Question

I am developing a Ruby on Rails application, and using the foreigner plugin to set up foreign key constraints in the migrations for example like this.

add_foreign_key(:notifications, :invitations, :dependent => :delete)

However, when I run the migration with

rake db:migrate

It runs, but my schema.rb file remains unchanged. Shouldn't the changes be reflected there for setup on another database?

Was it helpful?

Solution 2

So, thanks to ctilly79 I found the answer. For some reason I thought that since I was using SQLite it would still make the foreign keys in Schema.rb for use in production. This is not the case. You have to be using something that supports foreign keys such as MySQL for it to work.

OTHER TIPS

If you are using mysql you can you test to see if it actually created the foreign key? I agree that according to the schema.rb documentation, if you plan to move the application to another system you should run rake db:schema:load. So if the information is not there it obviously won't work. You would be forced to run through all of your migrations. I have been reading through the foreigner gem source code and it seems that the gem should inject statements into your schema.
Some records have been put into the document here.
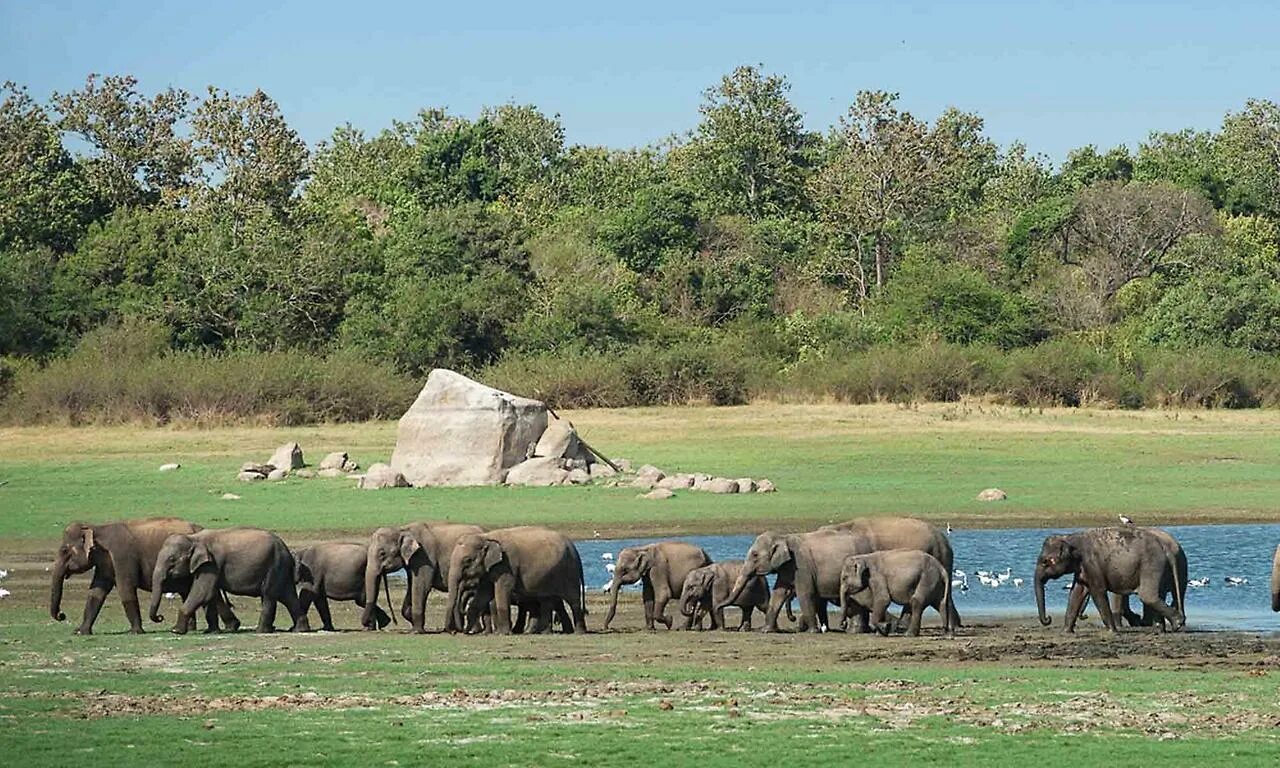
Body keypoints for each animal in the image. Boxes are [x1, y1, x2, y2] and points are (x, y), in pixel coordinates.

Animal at [49, 517, 239, 634]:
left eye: (64, 550)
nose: (62, 615)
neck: (96, 528)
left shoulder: (122, 557)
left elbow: (126, 589)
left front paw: (134, 632)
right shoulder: (105, 563)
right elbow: (96, 592)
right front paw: (80, 632)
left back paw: (224, 628)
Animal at [148, 527, 308, 634]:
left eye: (172, 560)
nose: (160, 617)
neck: (193, 538)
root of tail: (287, 550)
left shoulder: (211, 564)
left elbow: (202, 592)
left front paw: (175, 631)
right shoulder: (208, 566)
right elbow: (210, 594)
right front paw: (213, 631)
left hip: (274, 566)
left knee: (269, 595)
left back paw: (261, 631)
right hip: (280, 568)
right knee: (288, 596)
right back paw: (299, 630)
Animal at [445, 527, 588, 634]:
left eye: (468, 561)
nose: (455, 632)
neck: (486, 537)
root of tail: (574, 548)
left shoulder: (506, 565)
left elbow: (501, 592)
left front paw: (502, 633)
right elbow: (483, 594)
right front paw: (469, 631)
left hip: (569, 571)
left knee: (573, 600)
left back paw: (578, 632)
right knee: (547, 600)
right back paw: (543, 632)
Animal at [716, 529, 865, 632]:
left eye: (755, 555)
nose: (717, 606)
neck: (783, 537)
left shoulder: (802, 565)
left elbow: (805, 593)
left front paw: (812, 631)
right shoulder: (787, 567)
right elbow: (778, 593)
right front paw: (766, 630)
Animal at [1034, 524, 1182, 632]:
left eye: (1045, 562)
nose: (1048, 618)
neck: (1072, 538)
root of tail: (1165, 548)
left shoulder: (1092, 564)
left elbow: (1098, 592)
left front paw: (1112, 631)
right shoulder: (1083, 568)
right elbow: (1077, 592)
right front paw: (1066, 632)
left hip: (1151, 565)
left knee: (1148, 596)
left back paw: (1177, 624)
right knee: (1157, 594)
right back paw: (1161, 628)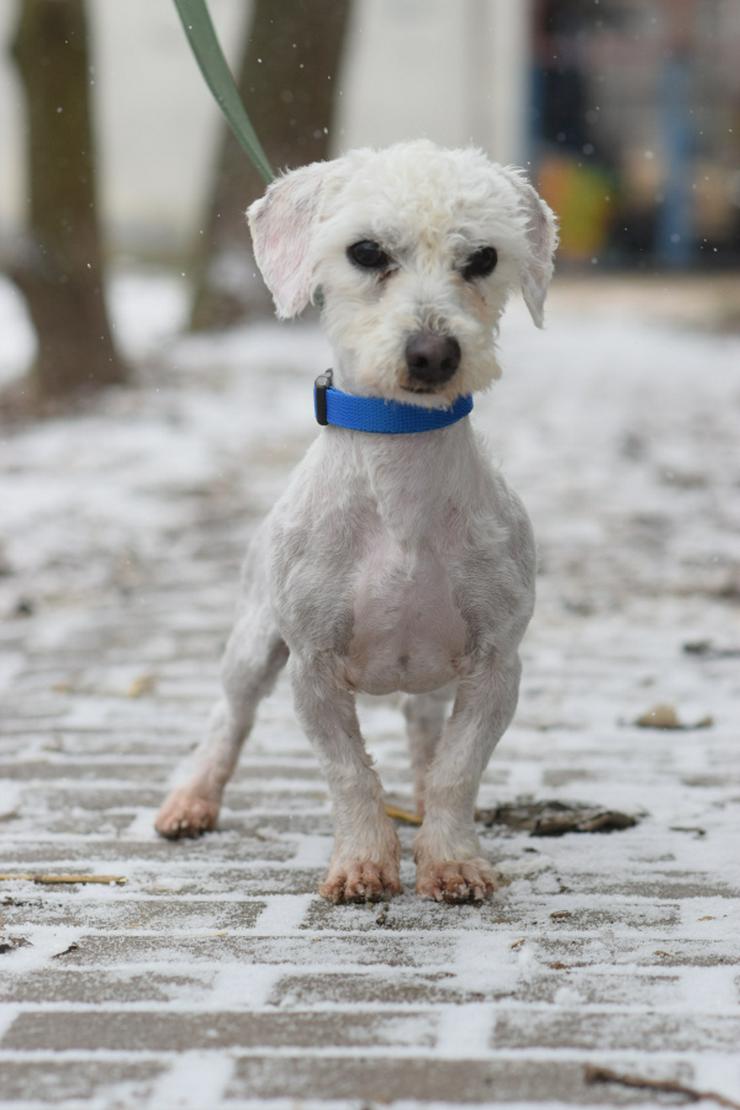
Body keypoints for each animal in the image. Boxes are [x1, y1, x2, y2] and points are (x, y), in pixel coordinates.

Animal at [155, 140, 554, 901]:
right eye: (365, 251)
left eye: (483, 257)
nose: (433, 353)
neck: (400, 466)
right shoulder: (312, 665)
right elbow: (348, 772)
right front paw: (365, 861)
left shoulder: (497, 662)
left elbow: (459, 767)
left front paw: (451, 858)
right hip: (254, 639)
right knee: (229, 716)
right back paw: (192, 799)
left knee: (427, 738)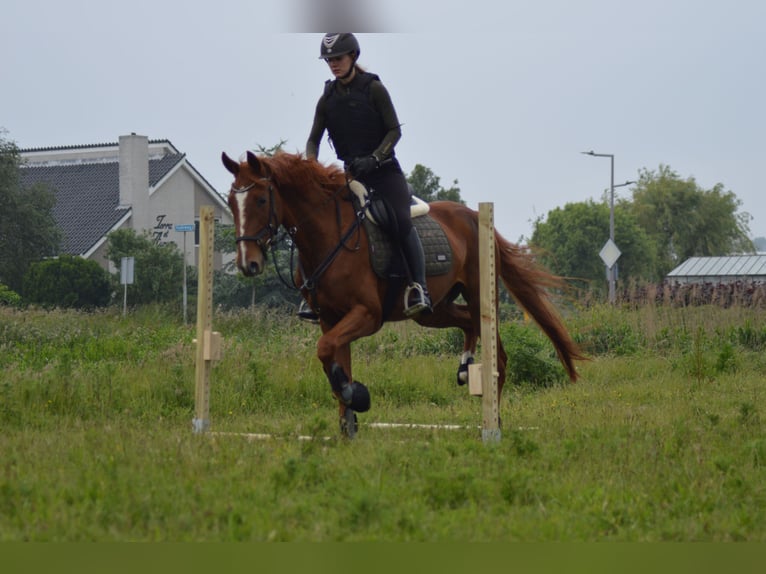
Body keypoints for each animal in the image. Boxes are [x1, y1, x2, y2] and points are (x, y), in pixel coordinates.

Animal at [224, 151, 588, 438]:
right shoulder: (330, 319)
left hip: (478, 294)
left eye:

The link to the code that I think does this is:

https://github.com/matthuhiggins/foreigner/blob/master/lib/foreigner/schema_dumper.rb

The only thing i can tell you to try is generate the schema.rb from scratch, and see if the schema fully populates. If not it seems you will be force to run your migrations when you move to another system. You can also post your question on the github project page. Developers are usually pretty quick to answer.